In Canada, Conservative Leader Pierre Poilievre has threatened to pull back federal funding from universities over their alleged ideological slant.

When the party released its Quebec platform last month, he said a Conservative government would “put an end to the imposition of woke ideology in the federal civil service and in the allocation of federal funds for university research.”

The Liberal party’s passing mentions of higher education in this campaign include a promise to accelerate Indigenous students’ access to post-secondary institutions and a pledge to establish a $20-million capital fund for colleges to create more training spaces.

Aimée Dawson, a Canadian-American professor who teaches dentistry at the University of Laval, said she worries that what’s happening in the U.S. might expand to academia in Canada.

“We have to always mobilize and fight for our freedoms,” she said, adding that professors and researchers in the United States are dealing with sweeping budget cuts, massive structural changes, and are afraid of getting in trouble for what they publish or discuss in meetings.

“It’s hard to watch what’s going on right now,” she said.

Dawson said she is in touch with academics south of the border who want to leave the United States and Canada could step in to give them a “safe haven.” By doing so, it could seize an opportunity to transform its higher education system, she said.

“If we were to fund faculty positions this could be a real game changer for Canada, for Canadian research,” she said in an interview. “This could be a transformative moment for Canadian universities, for knowledge really.”

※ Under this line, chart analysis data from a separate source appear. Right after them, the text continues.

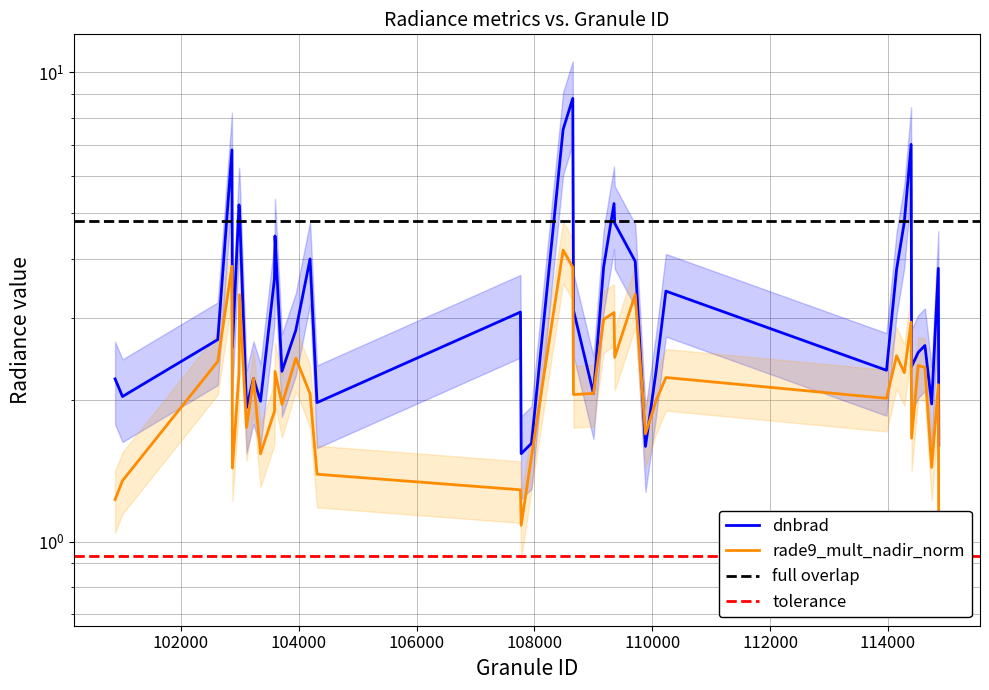

What is the total value across all series at 109350?

8.3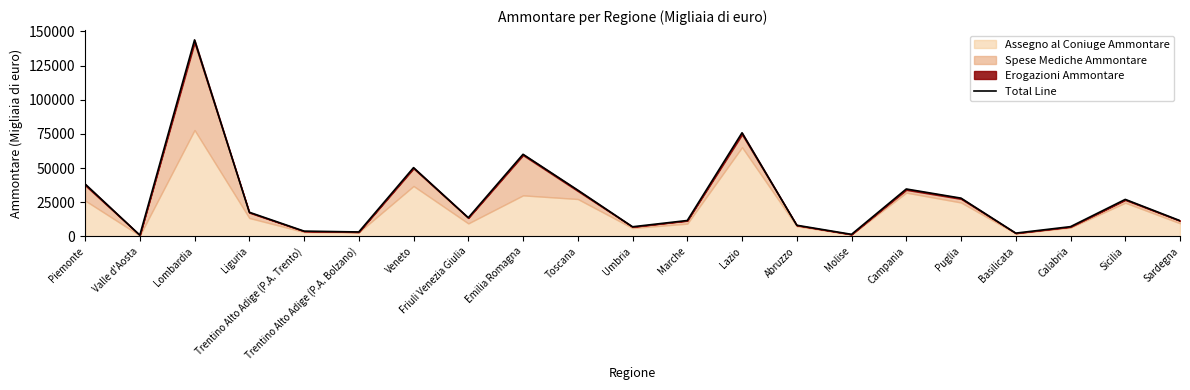

The value at Umbria is 11258. True or false?

False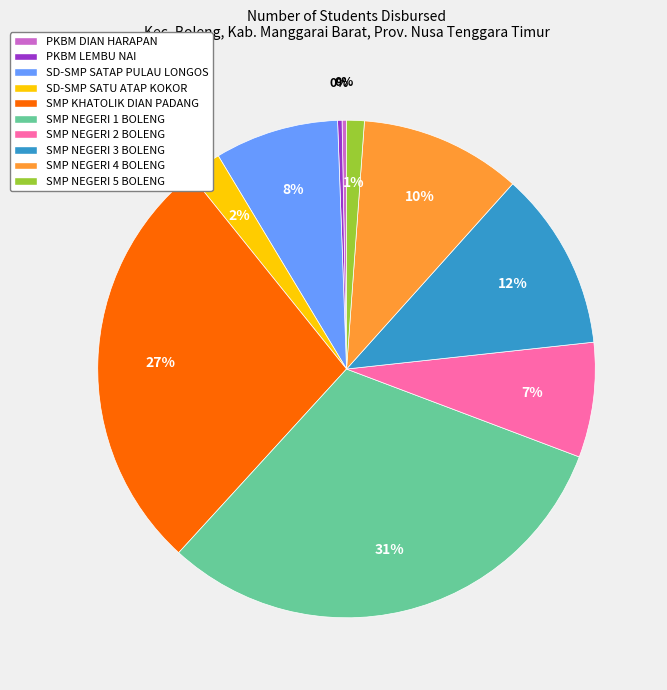

Is PKBM DIAN HARAPAN the majority of the pie?

No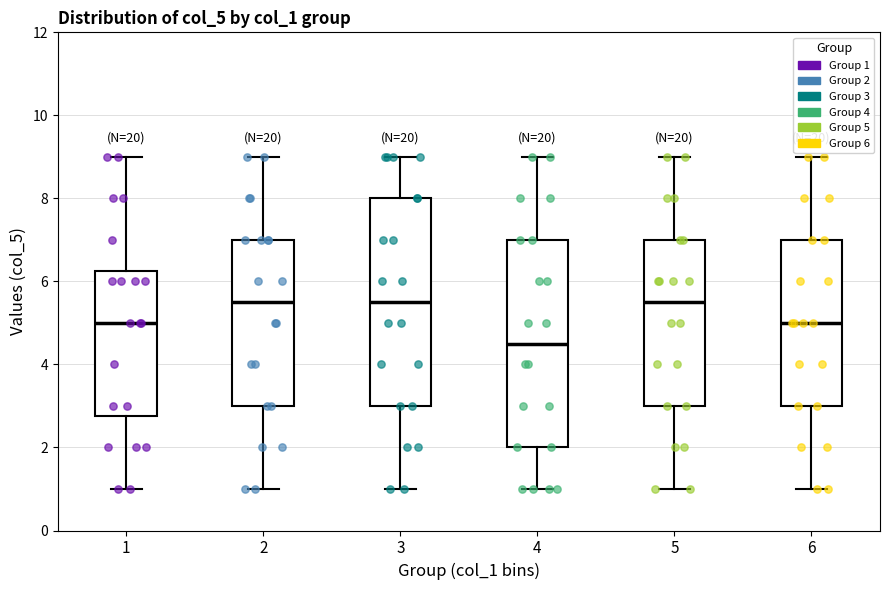

Where does the upper whisker of the box at x = 6 end on the y-axis? The values are not printed on the chart, so give them approximately, as read against the axis.

9.0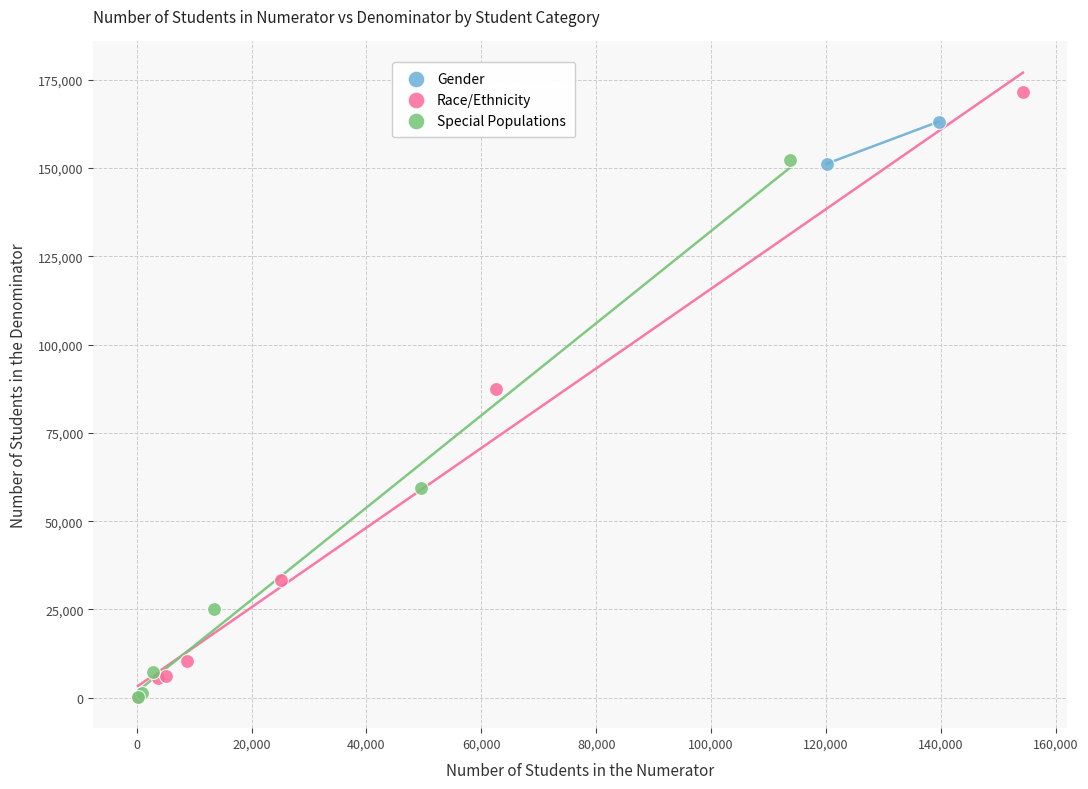

What are all the series names shown in the legend?

Gender, Race/Ethnicity, Special Populations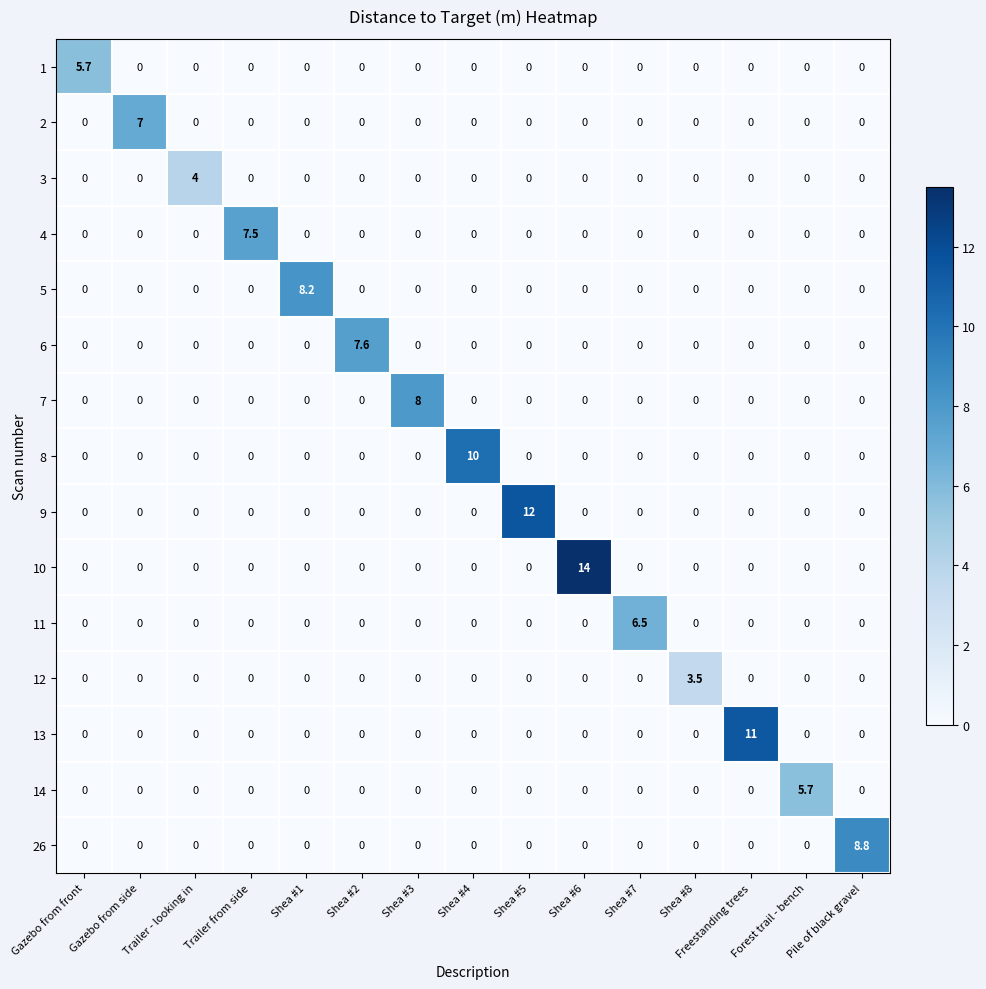

Is it true that 8 equals 0.0 at Shea #7?

True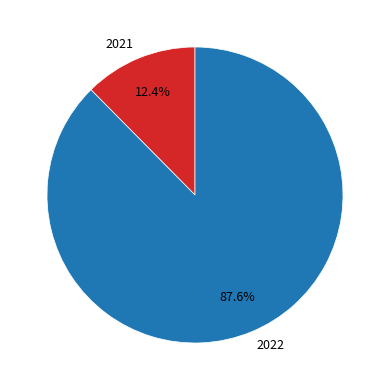

What percentage is NOT represented by 2022?

12.4%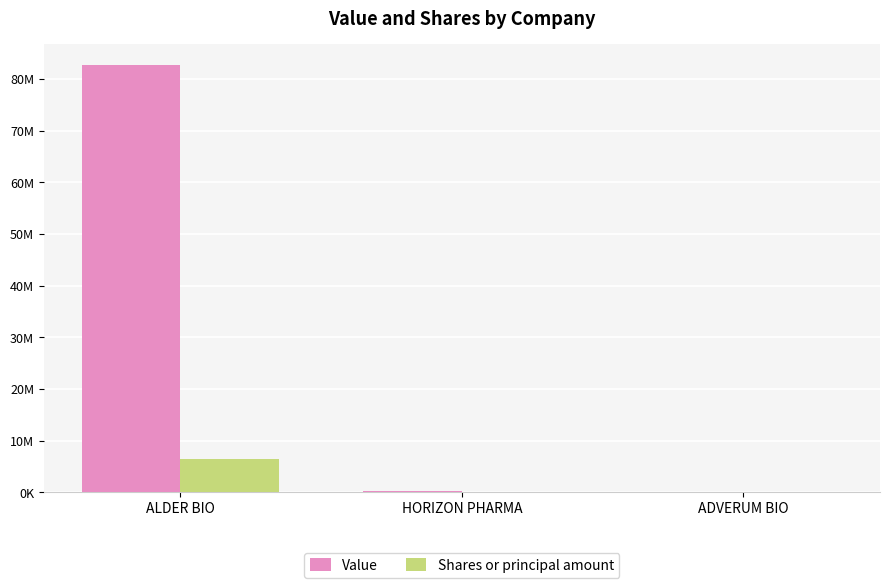

Which series has the largest total across all categories?

Value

Dawson, who also signed the open letter, hailed the recent move by Harvard University to sue the Trump administration over a funding freeze.

“It seems that under the current administration an appeasement is not going to work, you would need to fight back,” she said.

Whichever party wins next week’s federal election should also move to double faculty positions, remove caps on foreign student immigration, and ensure the protection of academic freedoms and the right to protest without fear of prosecution, the open letter says.

It also calls for protections of university governance and autonomy.

“These actions will position Canada as a global leader in knowledge, equity, and freedom,” it reads.